Task item
Write out the text on Sean Desiree's woodworking word for word, from "In their own" to "historic systemic racism.".

Provided text
- Opening Delimiter -

In their own practice, Desiree, a self-taught artist and furniture maker, uses wood from found pallets, demolished buildings, and discarded scraps to create works informed by the language of geometry and guided by their commitment to highlighting stories of resistance. A non-binary artist of color, they often focus on the experiences of the LBGT community as well as those facing ongoing and historic systemic racism.

Sean Desiree: The most direct way I could explain my creative practice is that I’m a multi-disciplinary artist and I do music and woodworking. All of my practices are generally rooted in my own survival and self-sufficiency — and that’s how I began with making tables for the first time. I didn’t have the means to buy a table, and I was like, what can I do myself, that I can make on my own? I was quite motivated by watching YouTube videos of people making things out of pallets and other scrap wood.

Over time I started to think about incorporating more art into the project, thinking about what can I do with this blank space of a tabletop? I saw different people making these herringbone patterns r basic zigzags or whatever, and I was like, what can I do on this pallet that could, you know, potentially tell a story?

- Closing Delimiter -

Source material
- Opening Delimiter -

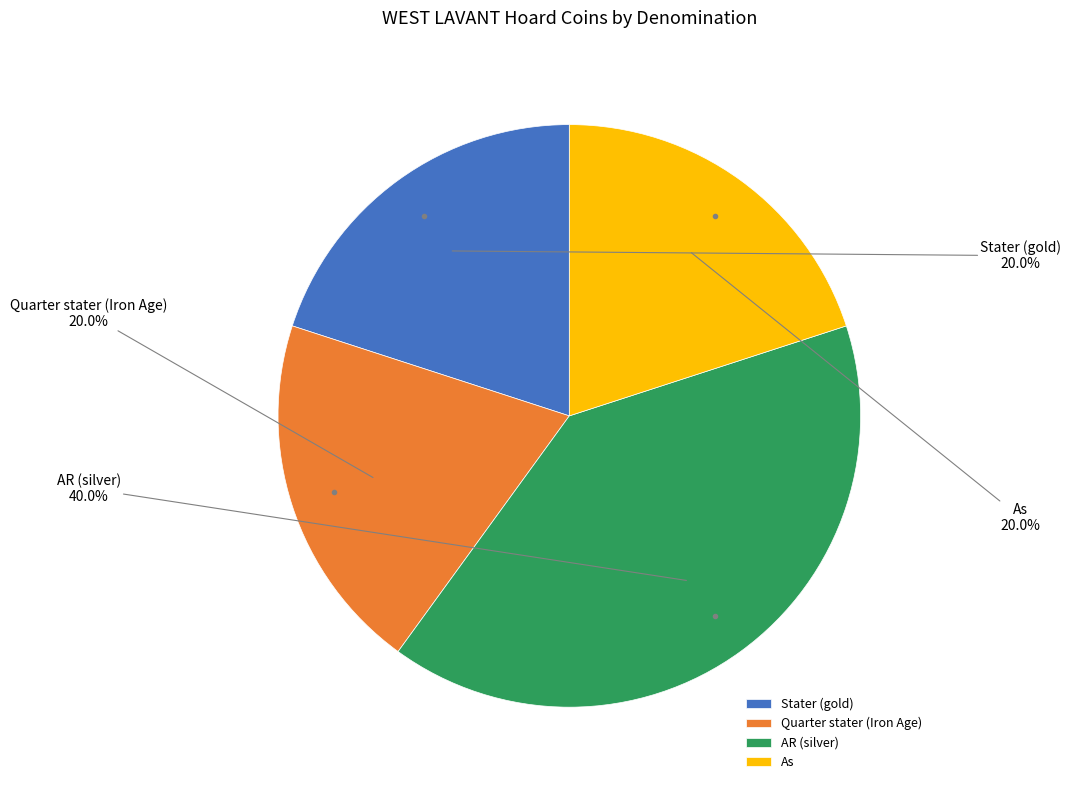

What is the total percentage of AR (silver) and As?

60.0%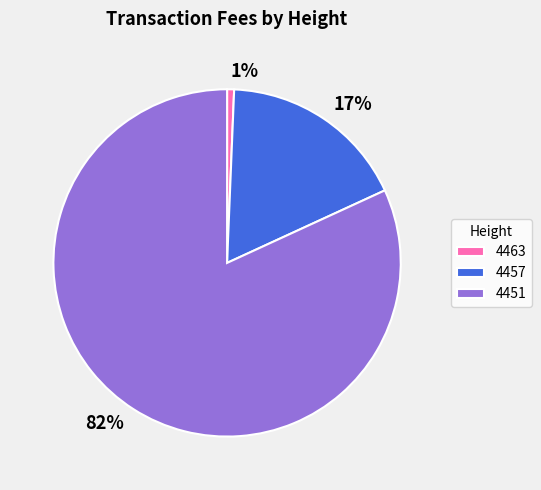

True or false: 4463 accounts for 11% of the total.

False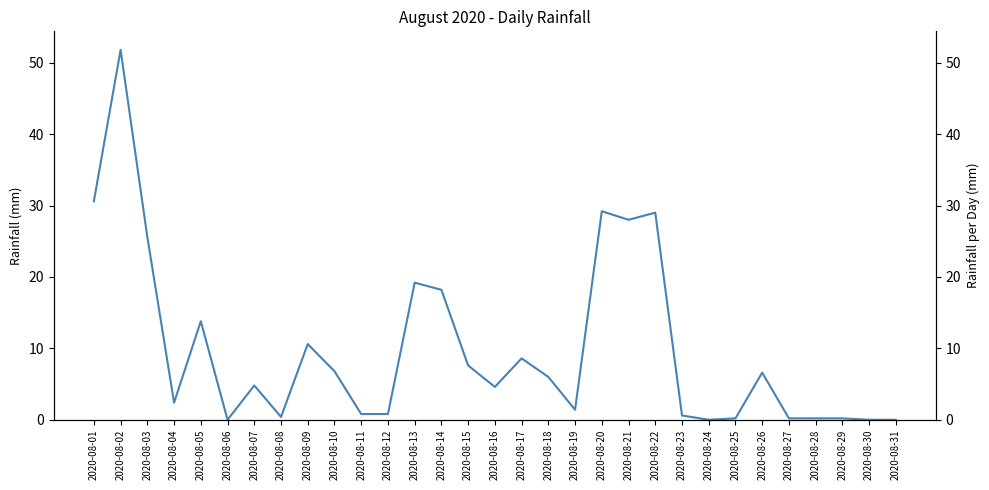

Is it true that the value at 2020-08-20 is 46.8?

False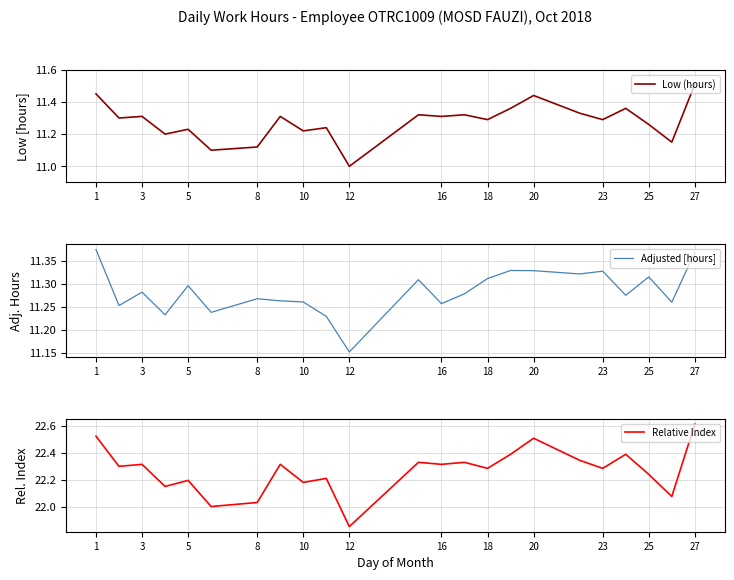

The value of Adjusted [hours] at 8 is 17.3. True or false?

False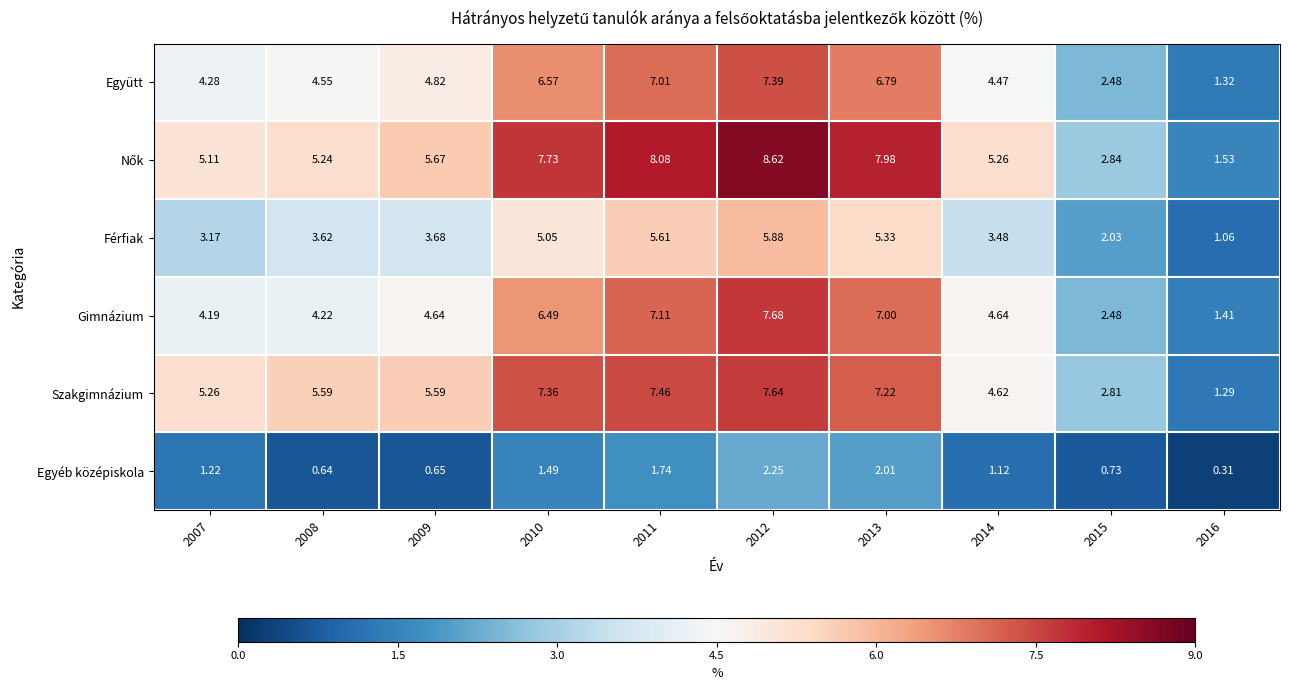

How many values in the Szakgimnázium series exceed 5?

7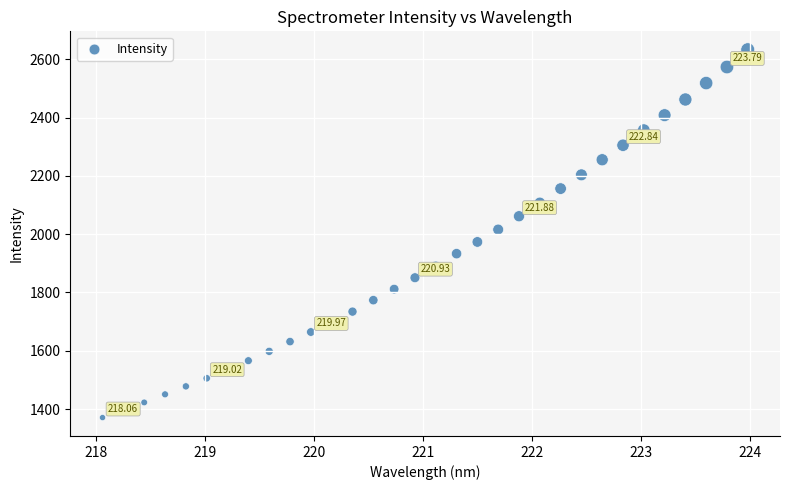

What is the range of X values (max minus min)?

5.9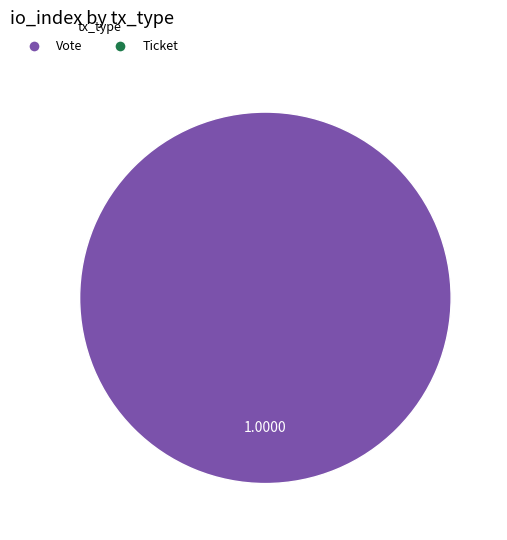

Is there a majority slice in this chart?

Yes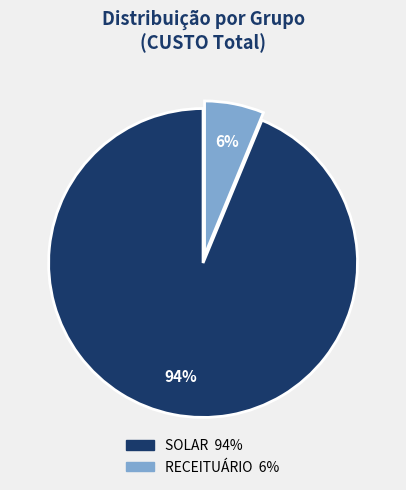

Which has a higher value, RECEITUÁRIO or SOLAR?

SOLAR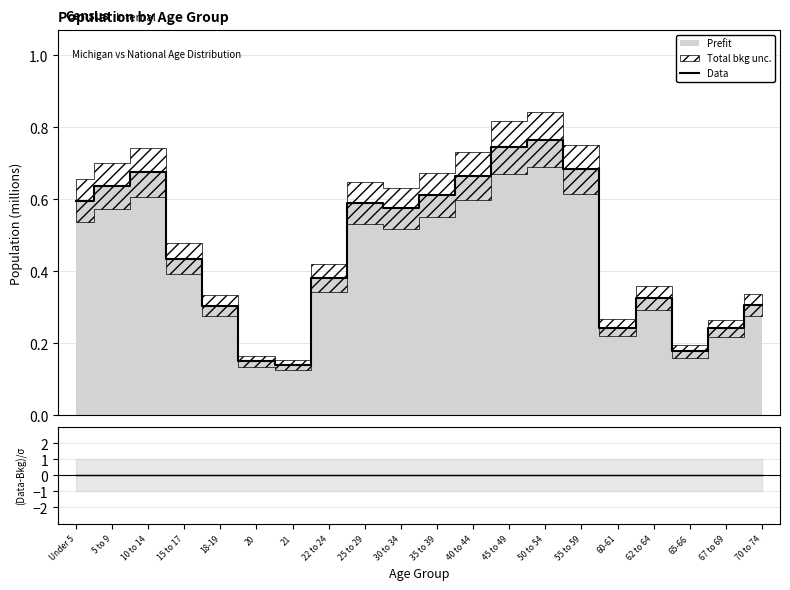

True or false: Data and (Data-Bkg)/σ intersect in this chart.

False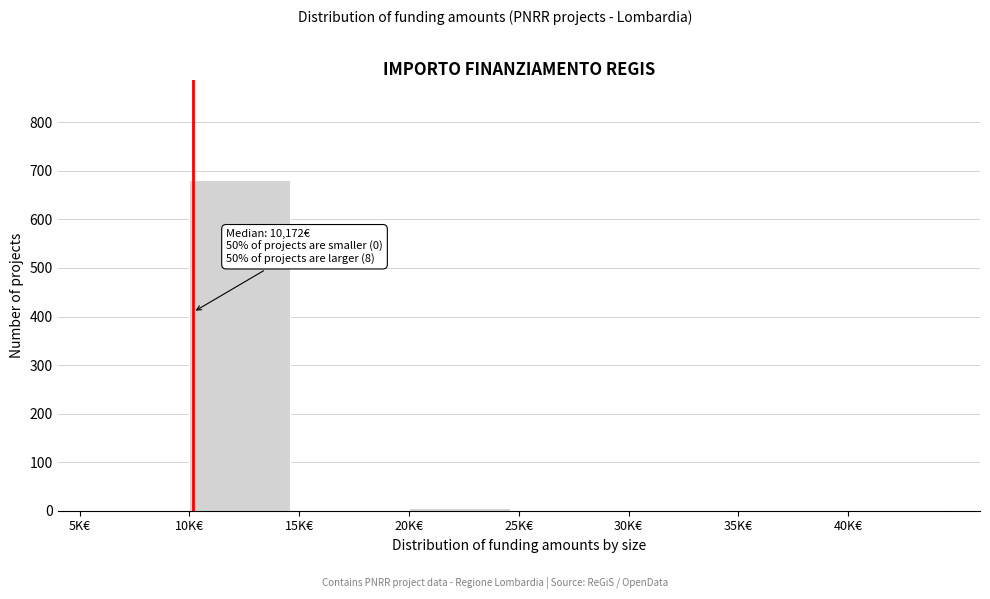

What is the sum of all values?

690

- Closing Delimiter -

Result of the exercise
In their own practice, Desiree, a self-taught artist and furniture maker, uses wood from found pallets, demolished buildings, and discarded scraps to create works informed by the language of geometry and guided by their commitment to highlighting stories of resistance. A non-binary artist of color, they often focus on the experiences of the LBGT community as well as those facing ongoing and historic systemic racism.